Il existe bien sur des inconvénients. On peut citer :

coûts de fonctionnement plus élevés qu’une EI

obligation de déposer son bilan et résultats annuels au greffe du tribunal de commerce

administration plus lourde (obligation de tenir un registre des décisions, enregistrement obligatoire pour (presque tout) les actes touchant la société)

la SARL ou la Société A Responsabilité Limitée

Les associés peuvent aussi faire des apports en nature (fonds de commerce, brevets, immeuble, meubles, etc.), apports obligatoirement évalués dans les statuts par un commissaire aux apports

Apports :

Ils peuvent également faire des apports en industrie et mettre à disposition de la société leurs compétences, les connaissances, leur travail, etc. Ces apports en industrie ne sont pas comptabilisés dans le capital mais ils donnent droit à un certain nombre de parts sociales et à une part du bénéfice et de l’actif selon les modalités fixés dans les statuts.

La part du bénéfice attribuée aux associés n’est pas obligatoirement proportionnelle aux apports de chacun, les statuts pouvant fixer des répartitions différentes.

En cours d’existence, le capital social d’une SARL peut être augmentéou réduit, chacune de ces modifications étant soumise à une procédure particulière.

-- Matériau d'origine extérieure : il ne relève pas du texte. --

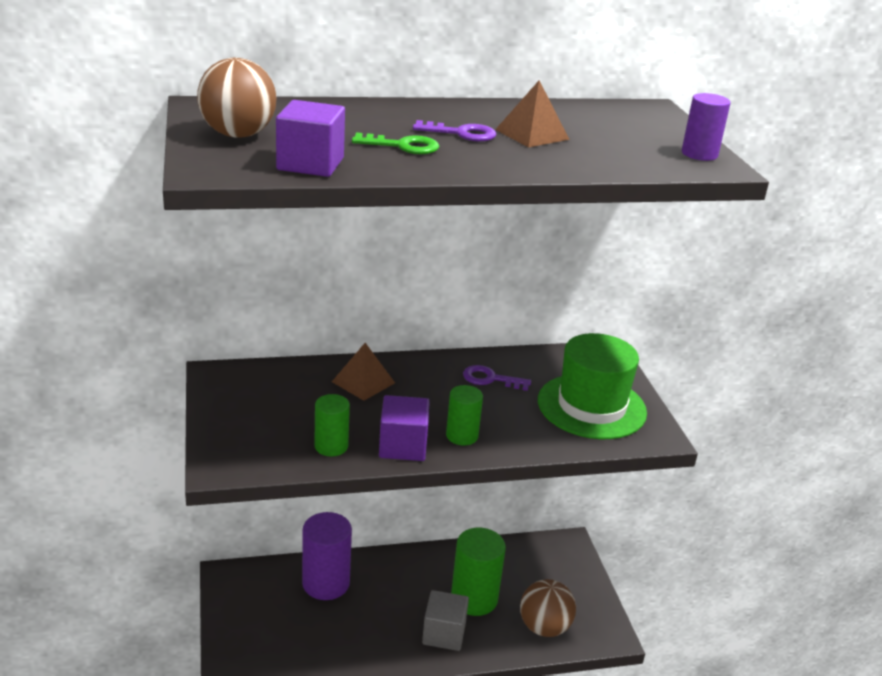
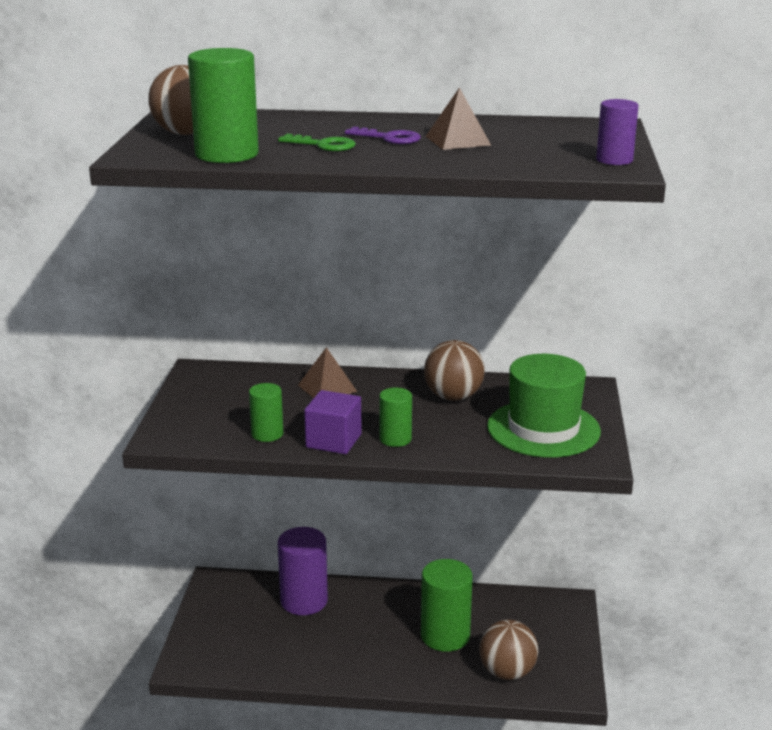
camera: 20 degrees right, 5 degrees down
purple cube [276,100,345,177] -> green cylinder [188,48,259,163]
grey cube [422,590,469,651] -> none
purple key [463,365,531,391] -> brown ball [424,340,485,401]

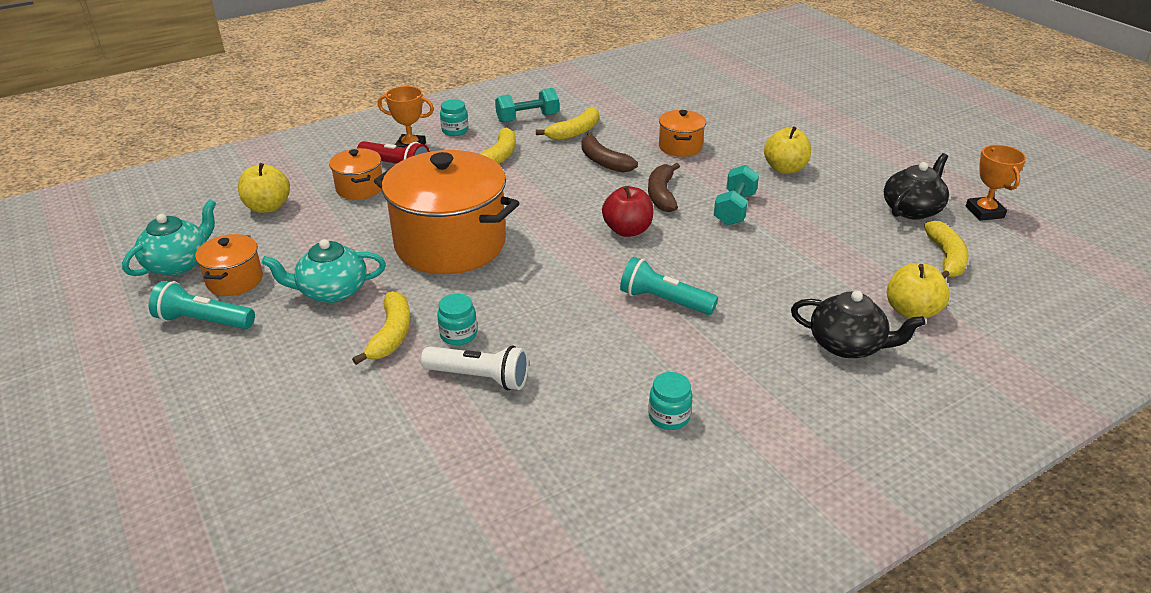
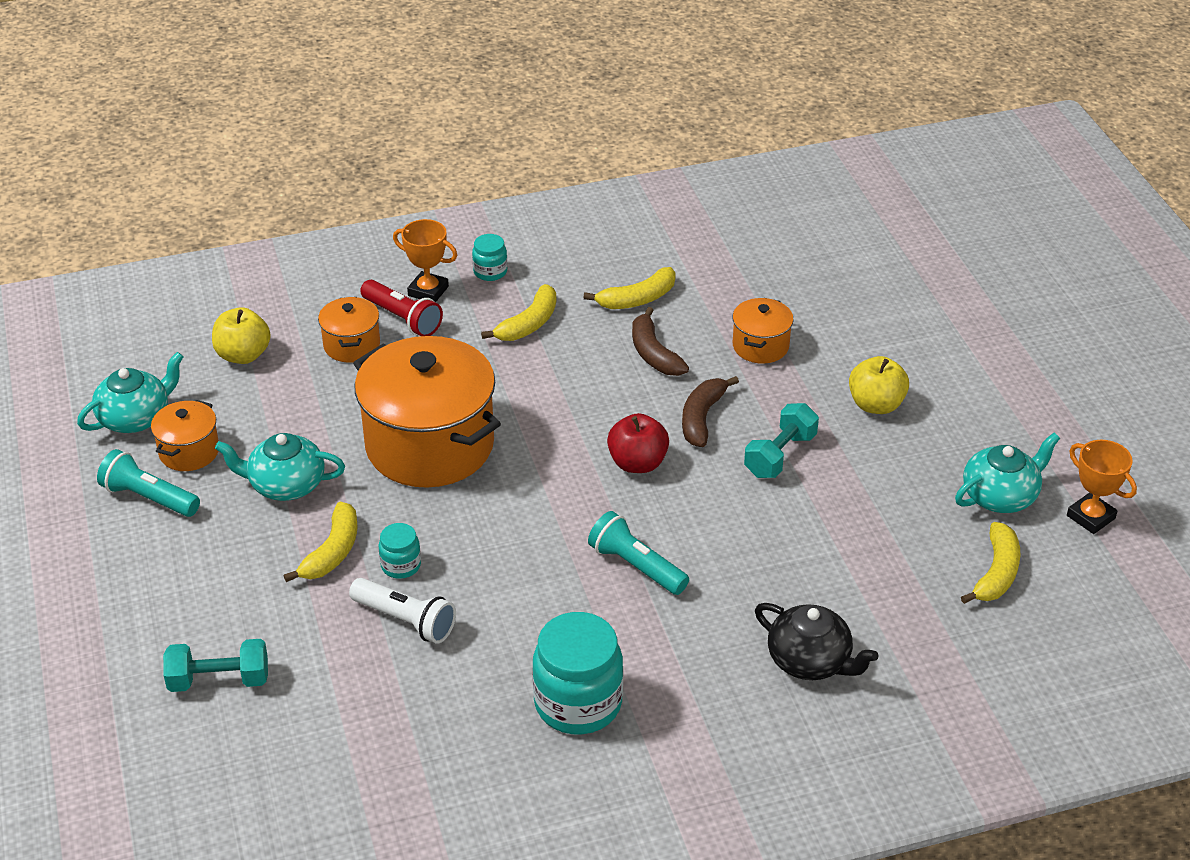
camera: 15 degrees right, 5 degrees up
turquoise dumbbell [495,88,559,123] -> turquoise dumbbell moved to [163,639,268,692]
turquoise jar [648,372,692,430] -> turquoise jar [532,612,623,734], size x2.03
black teapot [884,153,949,220] -> turquoise teapot [955,433,1060,513]
yellow apple [887,263,950,319] -> none
orange trophy [965,145,1026,221] -> orange trophy turned 45 degrees counterclockwise [1067,440,1137,534]

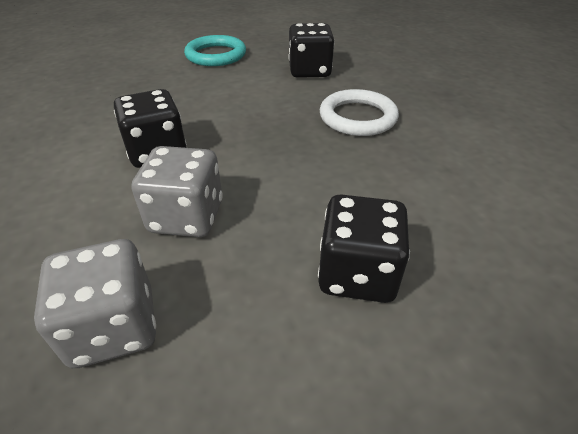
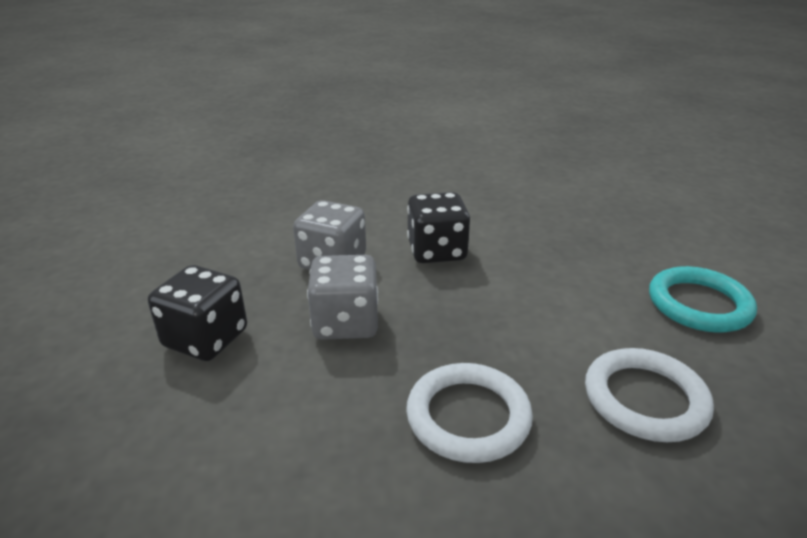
camera: 105 degrees right, 10 degrees down
grey dice [34,239,156,368] -> grey dice moved to [307,255,378,340]
black dice [288,23,335,78] -> white ring [585,348,714,442]

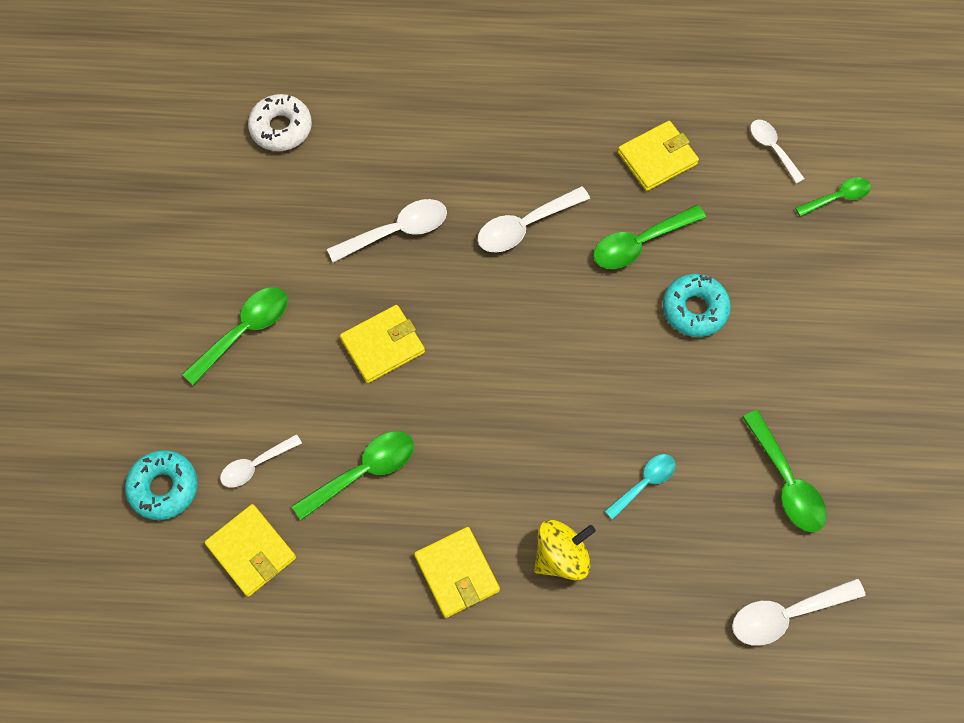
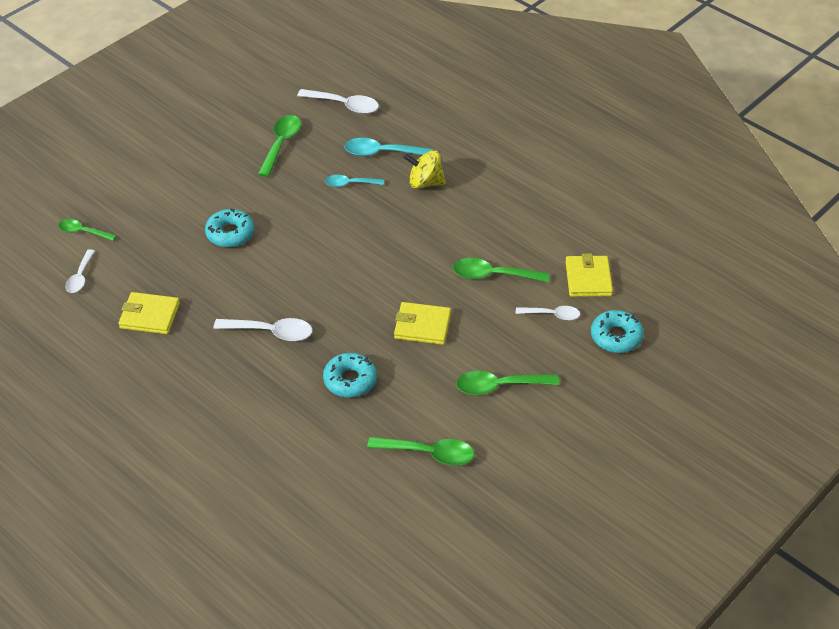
camera: 140 degrees left, 20 degrees down
white donut [248,94,312,151] -> none
white spoon [327,199,447,263] -> turquoise donut [323,353,377,398]
yellow wallet [414,527,500,618] -> none
green spoon [593,205,706,269] -> green spoon moved to [367,437,474,466]
none -> turquoise spoon [344,138,433,156]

La Sarl est dirigée par un ou plusieurs gérants dont la nomination est soumise à certaines formalités. Ils sont obligatoirement des personnes physiques, associés ou non associés. Leur rémunération est déductible du bénéfice de la société. Elle est imposée dans la catégorie des salaires.

Le gérant minoritaire ou égalitaire est soumis au régime social des salariés, tout comme le gérant non associé. Le gérant majoritaire est soumis au régime des non-salariés.

La Sarl est en principe soumise à l‘impôt sur les sociétés.

La part des bénéfices attribués aux associés est alors imposée dans la catégorie des revenus mobiliers en tant que dividendes.

Les SARL de famille peuvent opter pour l’impôt sur le revenu. Tout comme les Sarl créées depuis moins de cinq ans.

Les cessions de parts de Sarl sont soumises au régime des plus-values privées.

La nomination d’un commissaire aux comptes est obligatoire quand, à la clôture d’un exercice, la Sarl dépasse deux des trois seuils suivants :

– 1,55 M€ de total de bilan ;

– 3,1 M€ de CA H.T.

– 50 salariés.

La création d’une SARL suppose d’accomplir les formalités propre à la création de toute entreprise. Cette procédure passe par une déclaration de constitution de SARL matérialisée par le dépôt du formulaire M0.